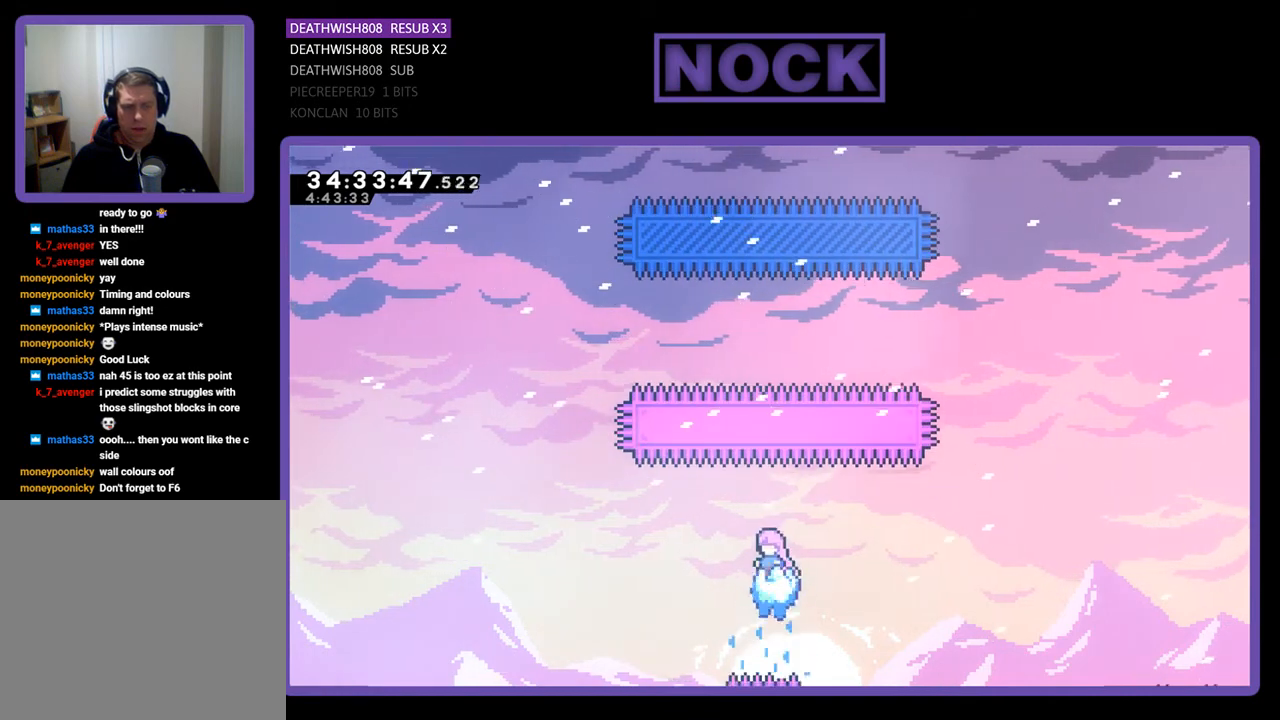
{"buttons": ["R2"], "events": []}
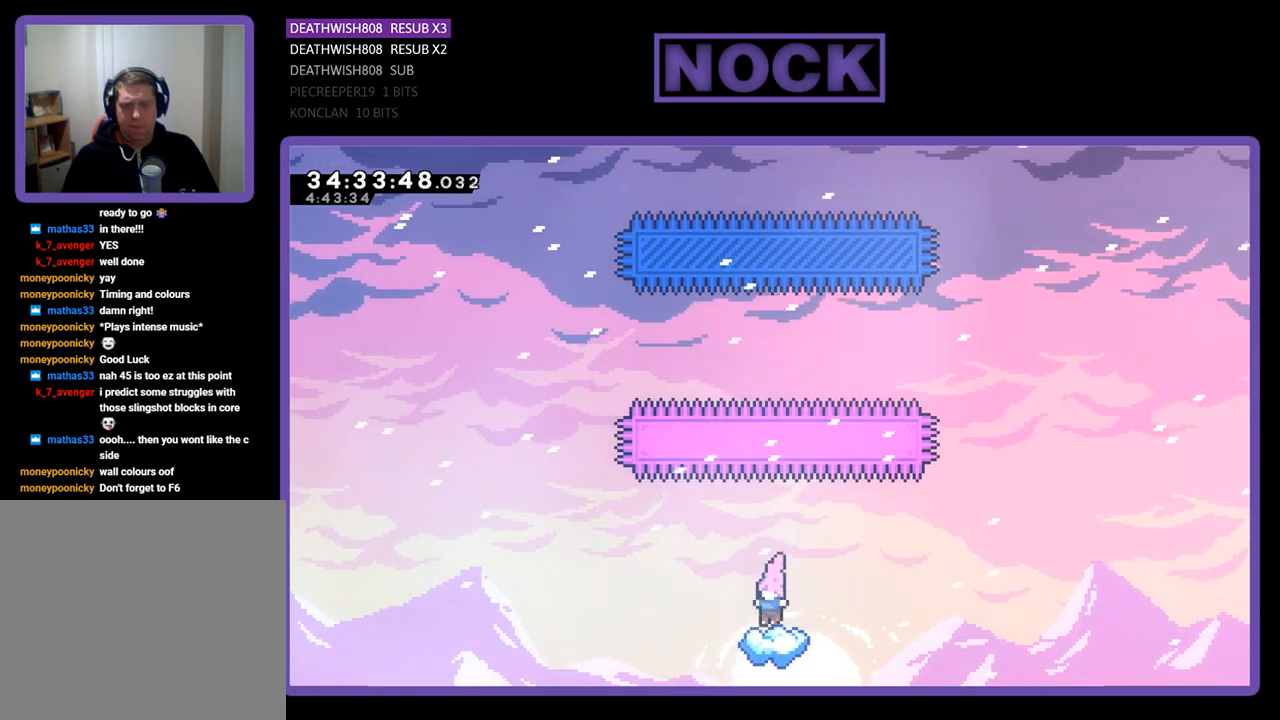
{"buttons": ["CROSS", "R2"], "events": [[500, "CROSS", "down"]]}
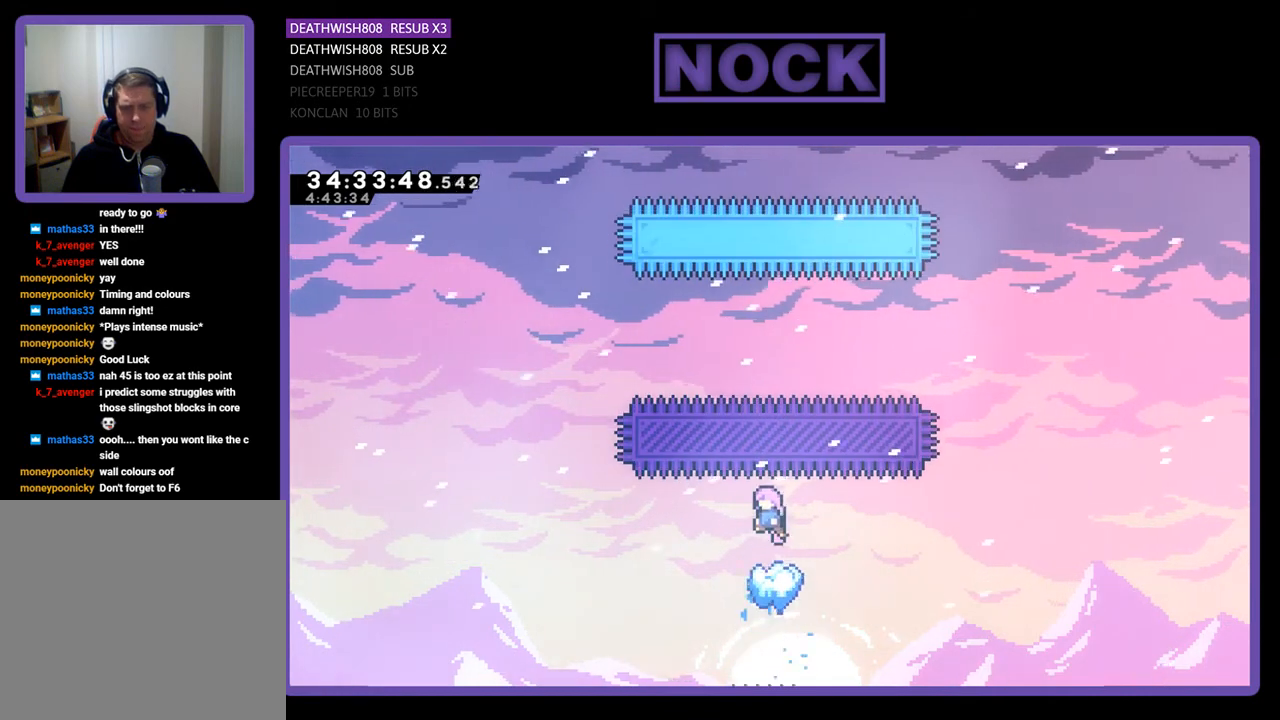
{"buttons": ["R2"], "events": [[333, "CROSS", "up"]]}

#### Task to complete
In full and without change, repeat the material above, minus the pictures.

#### Result for this exercise
{"buttons": ["R2"], "events": []}
{"buttons": ["CROSS", "R2"], "events": [[500, "CROSS", "down"]]}
{"buttons": ["R2"], "events": [[333, "CROSS", "up"]]}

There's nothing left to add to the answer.